For those looking to expand their families, adoption is an option you may have considered. The adoption process is long and expensive, and sometimes never works out. After years of trying, our very reputable adoption agency, Independent Adoption Center (IAC), went out of business and we lost all the money we had given the organization. An alternative to adopting a child through an agency is adopting a child through the foster care system. In 2016, when our adoption journey came to end end, there were 117,794 children in the foster care system looking for adoptive parents. We chose to become foster parents and the experience has been eye opening. My wife and I have become advocates for more people to become foster care parents. Here are four things you should know about fostering to adopt:
Cost
Going through an adoption agency to adopt a child is a pricey process. The average cost of adopting a newborn child through an agency costs $42,337. Adopting through an attorney and not using an agency costs, on average, $31,890. However, the fees associated with adopting a child from foster care are typically funded by the state, making this type of adoption free or low cost. Some states also offering varying degrees of adoption assistance that can be used to help cover medical expenses and a child’s specific needs. Costs aside, there are young vulnerable children who need you to give them safety and stability at a difficult time in their very young lives.
Age
When adopting through an agency, you have a better chance of being able to adopt an infant.
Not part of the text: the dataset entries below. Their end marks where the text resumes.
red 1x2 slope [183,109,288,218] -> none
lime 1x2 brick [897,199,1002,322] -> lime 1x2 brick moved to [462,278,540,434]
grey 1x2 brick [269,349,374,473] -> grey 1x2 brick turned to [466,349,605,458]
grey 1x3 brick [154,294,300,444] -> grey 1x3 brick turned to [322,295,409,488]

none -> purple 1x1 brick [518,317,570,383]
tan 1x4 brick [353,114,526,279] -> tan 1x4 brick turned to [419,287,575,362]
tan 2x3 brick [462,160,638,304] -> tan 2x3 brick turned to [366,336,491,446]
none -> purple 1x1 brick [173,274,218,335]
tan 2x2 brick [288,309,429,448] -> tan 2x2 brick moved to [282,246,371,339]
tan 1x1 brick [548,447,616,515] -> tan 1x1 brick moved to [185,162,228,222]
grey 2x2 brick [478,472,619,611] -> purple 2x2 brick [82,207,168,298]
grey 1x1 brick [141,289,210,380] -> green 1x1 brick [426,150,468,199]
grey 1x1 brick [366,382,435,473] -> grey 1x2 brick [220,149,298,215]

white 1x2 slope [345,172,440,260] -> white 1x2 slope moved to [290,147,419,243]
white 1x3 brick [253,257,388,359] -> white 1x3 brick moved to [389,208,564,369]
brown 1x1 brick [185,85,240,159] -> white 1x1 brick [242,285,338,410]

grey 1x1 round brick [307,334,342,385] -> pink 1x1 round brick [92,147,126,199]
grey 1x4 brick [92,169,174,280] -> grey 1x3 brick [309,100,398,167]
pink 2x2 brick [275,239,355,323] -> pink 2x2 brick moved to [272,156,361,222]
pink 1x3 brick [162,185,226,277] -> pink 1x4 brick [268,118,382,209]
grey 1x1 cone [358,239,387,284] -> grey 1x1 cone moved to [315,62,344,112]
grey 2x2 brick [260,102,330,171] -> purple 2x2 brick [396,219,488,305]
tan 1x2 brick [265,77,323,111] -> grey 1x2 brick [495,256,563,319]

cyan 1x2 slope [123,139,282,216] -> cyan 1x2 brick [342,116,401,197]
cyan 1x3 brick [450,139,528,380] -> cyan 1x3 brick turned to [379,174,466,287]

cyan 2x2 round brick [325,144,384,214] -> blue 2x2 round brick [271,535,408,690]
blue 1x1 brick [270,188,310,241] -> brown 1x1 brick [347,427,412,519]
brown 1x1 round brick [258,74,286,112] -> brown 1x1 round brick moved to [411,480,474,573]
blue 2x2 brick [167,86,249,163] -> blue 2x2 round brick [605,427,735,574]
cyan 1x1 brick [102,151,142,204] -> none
While there is a chance of adopting an infant when adopting through foster care, it is more rare. The median age of a child looking to be adopted from foster care is 8-years-old. Our former foster daughter was placed with us as an infant. We met many others in a similar situation, so there is no shortage of infants in foster care. But that doesn’t mean you will end the fostering journey at adoption. When we became foster parents we had been focused on adoption previously. Somewhere along the way we have become foster parents through and through. We would still welcome an adoption, but as I write in my previous blog post fostering is not the same as adopting. Becoming foster parents changed us. It’s like overlapping your family life as a parent with social action or enjoying a kind of love even bigger than how we felt as adoptive parents.
Training
Children in foster care sometimes end up in the system because of abuse, neglect or abandonment. When this is the case, it leaves them with some lasting trauma, even if they were young at the time they entered the system. Parents who plan to adopt through the foster care system need to attend specific training so they better understand what effect trauma has on a child and what they can do to help the child heal. Having worked with hundreds of students who had a history of trauma as an alternative high school principal, I thought I knew it all. But the training to become a foster parent was meaningful and made a difference for me.
Waiting
You may think that as soon as you decide to foster a child you’ll receive a phone call telling you that they’re ready to place a child with you. In fact, we got our first placement before we even heard that we were officially cleared to be foster parents. So it can happen more quickly than you ever imagined. At the same time, you may have to wait before you get your first placement depending on where you live and what cases are being reported to the offices that handle child welfare services. Even once you receive a child, you will have to wait before you know if you’re able to adopt them. The foster care system focuses on trying to reunite children with their birth families. Birth parents and their family are given time before they must give up parental rights making the child available for adoption. There is no way to know how long you may have to wait until you can adopt a child through the system.